*** AVAILABLE DATA Section Begins ***
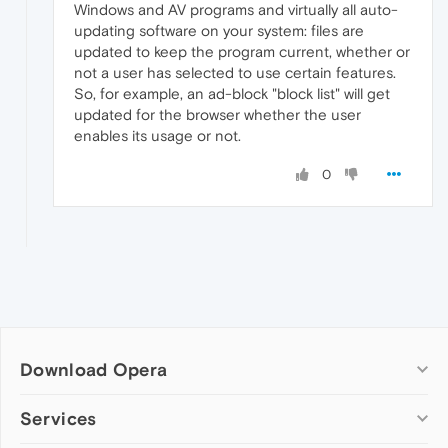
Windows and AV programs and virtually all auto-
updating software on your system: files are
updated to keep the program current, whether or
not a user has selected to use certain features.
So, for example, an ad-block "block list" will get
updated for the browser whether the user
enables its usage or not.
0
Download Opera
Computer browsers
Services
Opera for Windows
*** AVAILABLE DATA Section Ends ***
*** AVAILABLE DATA Section Begins ***
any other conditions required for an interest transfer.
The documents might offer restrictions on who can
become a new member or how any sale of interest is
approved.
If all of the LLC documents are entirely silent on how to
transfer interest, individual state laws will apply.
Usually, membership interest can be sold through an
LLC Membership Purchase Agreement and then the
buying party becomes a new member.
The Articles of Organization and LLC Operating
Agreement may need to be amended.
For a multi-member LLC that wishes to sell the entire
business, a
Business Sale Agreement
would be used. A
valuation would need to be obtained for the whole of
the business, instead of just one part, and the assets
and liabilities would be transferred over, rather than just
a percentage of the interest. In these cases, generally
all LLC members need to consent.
*** AVAILABLE DATA Section Ends ***
*** AVAILABLE DATA Section Begins ***
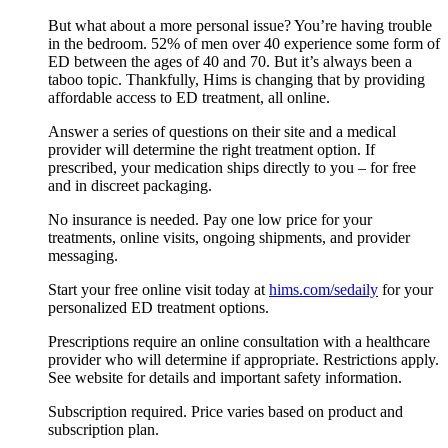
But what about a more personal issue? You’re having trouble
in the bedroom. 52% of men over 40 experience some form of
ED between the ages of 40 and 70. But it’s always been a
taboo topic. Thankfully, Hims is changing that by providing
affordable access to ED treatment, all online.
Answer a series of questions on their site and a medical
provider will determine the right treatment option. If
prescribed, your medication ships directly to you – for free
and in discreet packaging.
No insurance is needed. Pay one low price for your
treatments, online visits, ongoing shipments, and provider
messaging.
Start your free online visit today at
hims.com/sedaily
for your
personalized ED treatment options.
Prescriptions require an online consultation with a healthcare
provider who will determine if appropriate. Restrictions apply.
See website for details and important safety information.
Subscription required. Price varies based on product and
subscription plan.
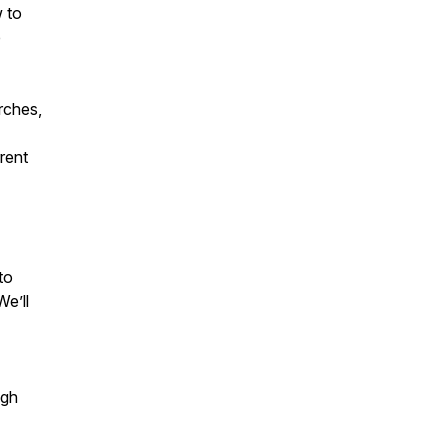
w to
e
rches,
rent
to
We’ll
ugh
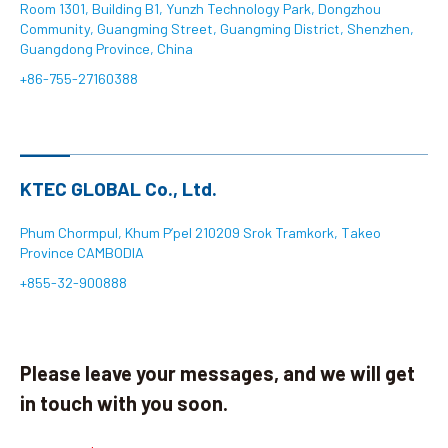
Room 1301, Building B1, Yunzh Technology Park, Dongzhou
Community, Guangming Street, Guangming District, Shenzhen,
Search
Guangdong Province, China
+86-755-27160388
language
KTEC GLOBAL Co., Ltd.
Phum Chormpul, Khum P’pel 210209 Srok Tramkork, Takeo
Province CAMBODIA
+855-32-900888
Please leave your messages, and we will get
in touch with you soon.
*** AVAILABLE DATA Section Ends ***
**INSTRUCTIONS TO FOLLOW**
From the data above, reproduce verbatim every line from the one containing "Windows and AV" through the one containing "Opera for Windows", including both of those lines.

**TASK OUTPUT**
Windows and AV programs and virtually all auto-
updating software on your system: files are
updated to keep the program current, whether or
not a user has selected to use certain features.
So, for example, an ad-block "block list" will get
updated for the browser whether the user
enables its usage or not.
0
Download Opera
Computer browsers
Services
Opera for Windows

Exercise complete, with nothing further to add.